Task statement :: In the records below, find the line with "(554, 307) = (385, 359): pillow" and the line with "camera: 50 degrees right, 5 degrees up"; return exactly those lines and every line between them.

········

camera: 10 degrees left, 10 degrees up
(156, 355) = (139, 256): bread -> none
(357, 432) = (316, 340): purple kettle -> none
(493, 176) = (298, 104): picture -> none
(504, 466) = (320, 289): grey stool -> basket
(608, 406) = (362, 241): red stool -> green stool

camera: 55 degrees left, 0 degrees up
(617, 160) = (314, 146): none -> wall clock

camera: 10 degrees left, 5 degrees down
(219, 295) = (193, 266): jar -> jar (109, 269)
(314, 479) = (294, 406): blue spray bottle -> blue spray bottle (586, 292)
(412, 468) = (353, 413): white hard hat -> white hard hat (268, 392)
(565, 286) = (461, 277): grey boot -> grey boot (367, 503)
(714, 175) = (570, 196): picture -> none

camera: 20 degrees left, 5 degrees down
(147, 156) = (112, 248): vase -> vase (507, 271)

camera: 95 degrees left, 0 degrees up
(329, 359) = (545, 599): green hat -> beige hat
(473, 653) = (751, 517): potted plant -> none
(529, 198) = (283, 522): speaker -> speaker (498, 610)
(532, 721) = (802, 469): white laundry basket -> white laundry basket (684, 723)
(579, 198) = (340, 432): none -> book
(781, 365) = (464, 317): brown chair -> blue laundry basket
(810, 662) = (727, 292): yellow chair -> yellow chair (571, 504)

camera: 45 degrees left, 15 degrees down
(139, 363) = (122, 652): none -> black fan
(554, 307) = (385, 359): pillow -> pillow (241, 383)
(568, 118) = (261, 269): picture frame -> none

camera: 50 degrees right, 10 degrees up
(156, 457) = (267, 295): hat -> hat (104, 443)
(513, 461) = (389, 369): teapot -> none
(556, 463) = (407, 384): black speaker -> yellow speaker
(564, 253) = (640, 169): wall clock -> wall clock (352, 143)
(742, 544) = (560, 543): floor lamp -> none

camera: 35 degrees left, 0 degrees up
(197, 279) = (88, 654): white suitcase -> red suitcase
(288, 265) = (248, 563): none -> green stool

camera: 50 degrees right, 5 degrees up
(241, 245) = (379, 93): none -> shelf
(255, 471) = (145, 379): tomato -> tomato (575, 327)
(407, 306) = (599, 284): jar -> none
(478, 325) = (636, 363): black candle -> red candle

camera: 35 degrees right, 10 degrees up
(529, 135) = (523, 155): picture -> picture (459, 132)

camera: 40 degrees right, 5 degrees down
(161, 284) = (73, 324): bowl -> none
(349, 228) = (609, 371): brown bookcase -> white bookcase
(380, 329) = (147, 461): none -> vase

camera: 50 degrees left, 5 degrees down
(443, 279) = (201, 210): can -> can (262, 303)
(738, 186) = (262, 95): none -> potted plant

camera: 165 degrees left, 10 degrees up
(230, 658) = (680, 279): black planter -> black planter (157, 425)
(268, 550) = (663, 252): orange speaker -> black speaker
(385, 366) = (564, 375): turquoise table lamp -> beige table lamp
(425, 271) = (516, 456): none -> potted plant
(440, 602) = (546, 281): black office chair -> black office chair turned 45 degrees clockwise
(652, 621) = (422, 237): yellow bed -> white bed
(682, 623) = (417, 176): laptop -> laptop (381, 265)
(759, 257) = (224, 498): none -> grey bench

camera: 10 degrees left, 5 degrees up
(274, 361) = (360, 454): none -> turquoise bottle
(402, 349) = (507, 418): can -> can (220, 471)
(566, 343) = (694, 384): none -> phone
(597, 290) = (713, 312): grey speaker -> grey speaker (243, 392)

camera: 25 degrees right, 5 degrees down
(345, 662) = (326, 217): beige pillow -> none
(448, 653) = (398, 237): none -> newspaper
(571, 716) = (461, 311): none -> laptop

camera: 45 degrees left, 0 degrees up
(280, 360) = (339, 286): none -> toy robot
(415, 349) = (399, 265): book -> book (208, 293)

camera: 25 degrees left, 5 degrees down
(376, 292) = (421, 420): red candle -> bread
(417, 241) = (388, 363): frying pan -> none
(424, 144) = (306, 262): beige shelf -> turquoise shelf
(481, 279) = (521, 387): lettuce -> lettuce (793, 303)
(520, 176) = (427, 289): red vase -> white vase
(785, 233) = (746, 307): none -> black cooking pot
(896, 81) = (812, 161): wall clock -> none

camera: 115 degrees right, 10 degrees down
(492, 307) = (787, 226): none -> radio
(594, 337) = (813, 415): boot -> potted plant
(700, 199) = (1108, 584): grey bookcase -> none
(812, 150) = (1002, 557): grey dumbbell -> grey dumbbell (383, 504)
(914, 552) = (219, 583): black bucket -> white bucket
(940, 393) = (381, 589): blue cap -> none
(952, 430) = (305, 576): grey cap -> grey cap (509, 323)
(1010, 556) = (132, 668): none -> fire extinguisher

········

Written answer ::
(554, 307) = (385, 359): pillow -> pillow (241, 383)
(568, 118) = (261, 269): picture frame -> none

camera: 50 degrees right, 10 degrees up
(156, 457) = (267, 295): hat -> hat (104, 443)
(513, 461) = (389, 369): teapot -> none
(556, 463) = (407, 384): black speaker -> yellow speaker
(564, 253) = (640, 169): wall clock -> wall clock (352, 143)
(742, 544) = (560, 543): floor lamp -> none

camera: 35 degrees left, 0 degrees up
(197, 279) = (88, 654): white suitcase -> red suitcase
(288, 265) = (248, 563): none -> green stool

camera: 50 degrees right, 5 degrees up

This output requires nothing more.